The international flows of people, here captured by the inward tourism penetration, along with the imports of goods, are additional, but weaker, vehicles of COVID-19 transmission. Such insight can be observed only focusing on the first wave of the pandemic. First because international transports have been severely stopped after the WHO declared the pandemic status. Secondly, because after international transport re-started, the infection and death dynamics evolved depending on local conditions and lockdown policies. This evidence is maybe the most valuable in terms of preventive policy and pandemic risk management and it would certainly deserve a deeper analysis. It confirms that travelling for tourism and business is a fundamental element of our wealth but is also a weakness for our societies. Indeed, the COVID-19 has spread and hit those countries with the higher volumes of imports and international tourism. Yet, such mobility continued to and from the region of Wuhan for about 2 months, after the first worldwide announcement of COVID-19 in January 2020.
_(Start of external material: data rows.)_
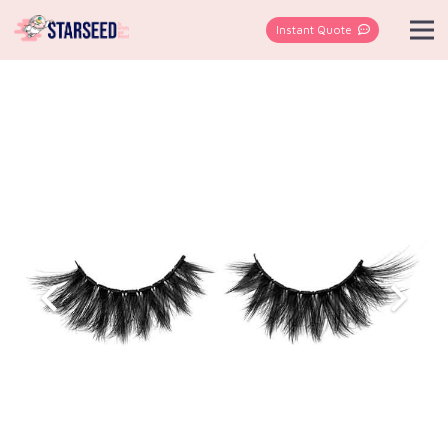
Instant Quote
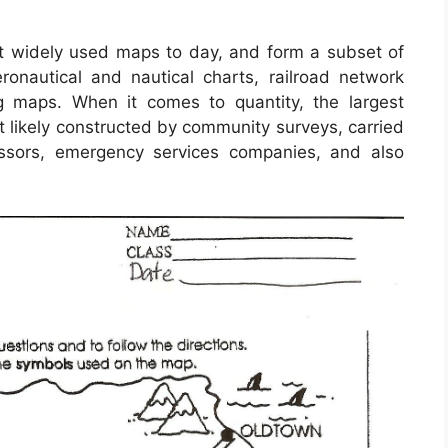
 widely used maps to day, and form a subset of
ronautical and nautical charts, railroad network
g maps. When it comes to quantity, the largest
 likely constructed by community surveys, carried
ssessors, emergency services companies, and also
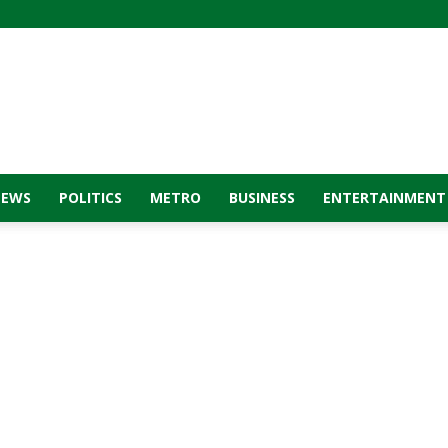
NEWS
POLITICS
METRO
BUSINESS
ENTERTAINMENT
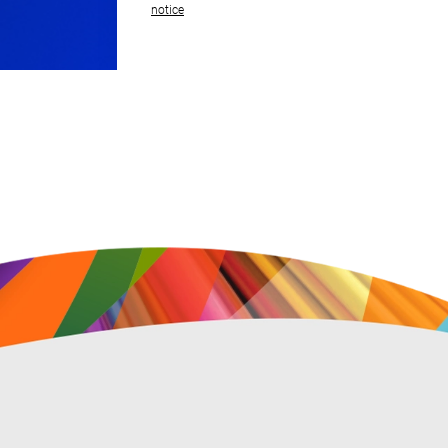
notice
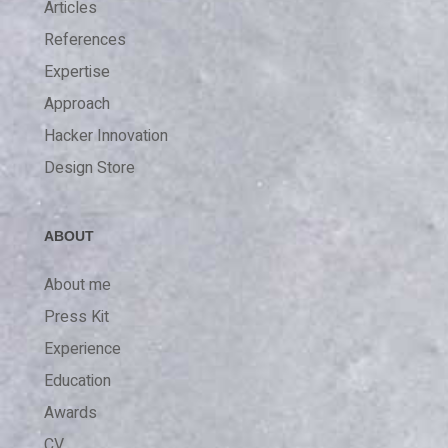
Articles
References
Expertise
Approach
Hacker Innovation
Design Store
ABOUT
About me
Press Kit
Experience
Education
Awards
CV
The availability of health infrastructures is a factor that has helped mitigating the mortality rate in the first wave of COVID-19 outbreak. This does not come as a surprise. However, it is interesting to note that we observe a negative impact (though not statistically significant) also on the contagion rates. If the number of beds available to the population proxies the general standard quality of the health system of a country, then it can be argued that here we have a pale evidence the “hygiene hypothesis” is not working as expected. Such a hypothesis would predict that, contrary to our findings, the contagion rates should increase with the standard quality of the health system of countries.

Our findings shed light on the relationship between wealth and COVID-19 diffusion and mortality in the first wave of the pandemic. This can be of interest for both the actual management of the pandemic, which is far from being over at the time of the writing of this paper, as well as provide suggestion for policymaker in the unfortunate yet possible case of future pandemics.